What I personalIy don’t buy, is the time argument. Critics say students and teachers just wouldn’t have time under a PQA system to process applications. But surely the same amount of time will be spent on investigation as now, and students could have applications ready to go, especially if they were confident of their upcoming results.
Nor do I buy the most awkward objection, that a PQA system would bring more disadvantage to the already disadvantaged. It is the socially and educationally disadvantaged – those in poor-performing schools, low participation neighbourhoods, non-HE families – who currently most often go lower in their aspirations than they might, as they play safe with predictions and disproportionally accept unconditional offers, gratefully grasping the safe option when they might aim higher. They are the ones who actually might do better if they hold out.
And I see an extra advantage in lancing the re-marks boil. With raw marks available, universities would no longer require re-marks for cliff edge conditional candidates.
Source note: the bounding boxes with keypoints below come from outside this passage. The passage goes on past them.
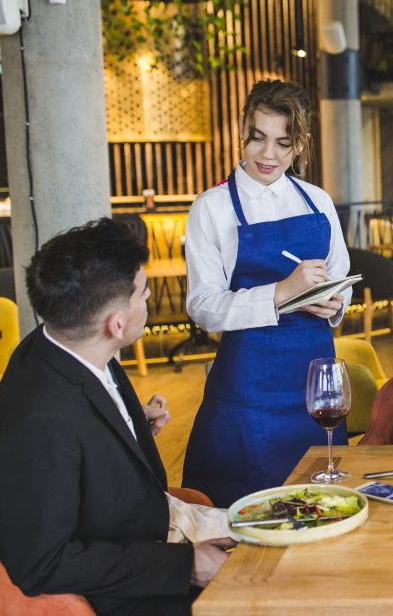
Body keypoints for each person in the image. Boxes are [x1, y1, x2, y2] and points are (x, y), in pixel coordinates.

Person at [0, 218, 236, 615]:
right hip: (128, 590)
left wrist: (129, 426)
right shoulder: (41, 420)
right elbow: (42, 563)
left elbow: (82, 433)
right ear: (117, 323)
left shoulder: (67, 339)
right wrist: (187, 566)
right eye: (143, 293)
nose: (147, 299)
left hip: (148, 525)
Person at [182, 79, 352, 507]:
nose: (269, 155)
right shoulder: (212, 206)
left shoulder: (318, 201)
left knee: (322, 505)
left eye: (283, 142)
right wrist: (280, 292)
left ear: (300, 144)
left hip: (316, 386)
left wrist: (335, 303)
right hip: (247, 391)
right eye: (258, 138)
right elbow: (202, 307)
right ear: (243, 128)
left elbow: (341, 276)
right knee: (246, 512)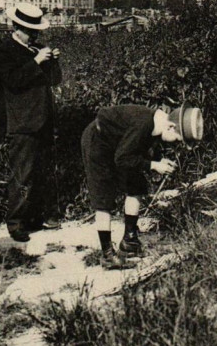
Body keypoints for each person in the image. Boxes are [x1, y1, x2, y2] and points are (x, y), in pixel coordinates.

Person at [81, 102, 203, 269]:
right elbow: (122, 159)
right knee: (103, 198)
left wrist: (158, 161)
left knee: (136, 185)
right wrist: (154, 165)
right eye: (177, 139)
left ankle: (129, 241)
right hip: (97, 142)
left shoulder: (158, 123)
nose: (175, 143)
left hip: (117, 145)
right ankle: (107, 255)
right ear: (171, 126)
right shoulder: (144, 124)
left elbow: (135, 147)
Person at [0, 3, 63, 242]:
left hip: (42, 120)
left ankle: (36, 217)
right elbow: (13, 81)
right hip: (22, 122)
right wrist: (36, 62)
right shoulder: (4, 50)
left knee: (41, 172)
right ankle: (16, 223)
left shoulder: (37, 49)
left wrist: (52, 61)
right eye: (29, 31)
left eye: (36, 31)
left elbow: (54, 80)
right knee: (22, 174)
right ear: (16, 27)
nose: (34, 35)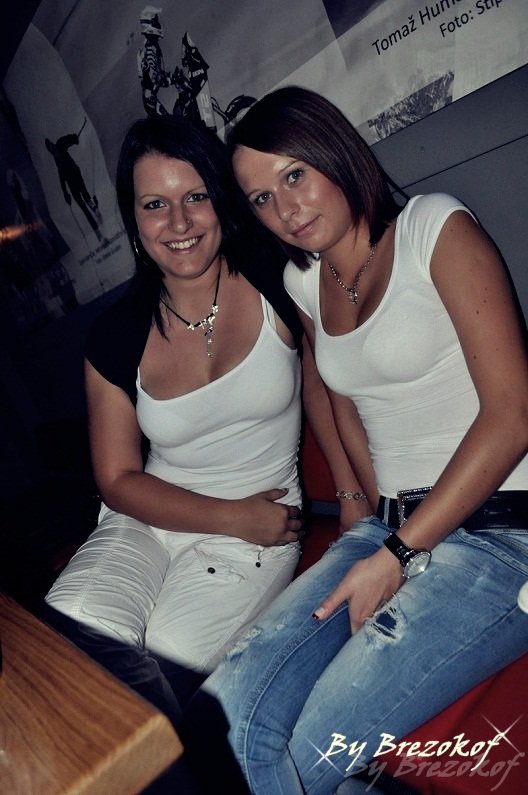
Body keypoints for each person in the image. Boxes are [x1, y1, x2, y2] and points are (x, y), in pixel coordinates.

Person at [184, 86, 528, 794]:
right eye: (261, 198)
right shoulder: (303, 281)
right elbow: (342, 402)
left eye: (294, 176)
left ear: (332, 151)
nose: (285, 210)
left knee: (299, 756)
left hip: (500, 537)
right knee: (222, 718)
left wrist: (401, 552)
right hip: (391, 531)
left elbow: (513, 414)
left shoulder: (433, 227)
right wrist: (368, 516)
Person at [43, 112, 309, 728]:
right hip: (151, 518)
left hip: (259, 530)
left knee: (164, 665)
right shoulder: (114, 335)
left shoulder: (280, 281)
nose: (180, 222)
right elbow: (117, 480)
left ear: (221, 199)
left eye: (196, 196)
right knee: (72, 639)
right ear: (135, 221)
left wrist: (353, 510)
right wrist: (229, 515)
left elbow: (333, 393)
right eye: (155, 205)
Since grades are unreliable anyway, OFQUAL tells us, putting less emphasis on a monolithic letter grade and its match (or not) to a prediction, has to be a good thing.
So, to me, PQA seems pretty attractive. The wasted time of applications you won’t reach, the ridiculous game of Unconditional Offers, the absurdity of predicted grades. How tempting to sweep it all away.
Maybe not now, but soon, we ought to have the courage to try. So well done UCU in keeping it on the agenda. We need that kind of vision.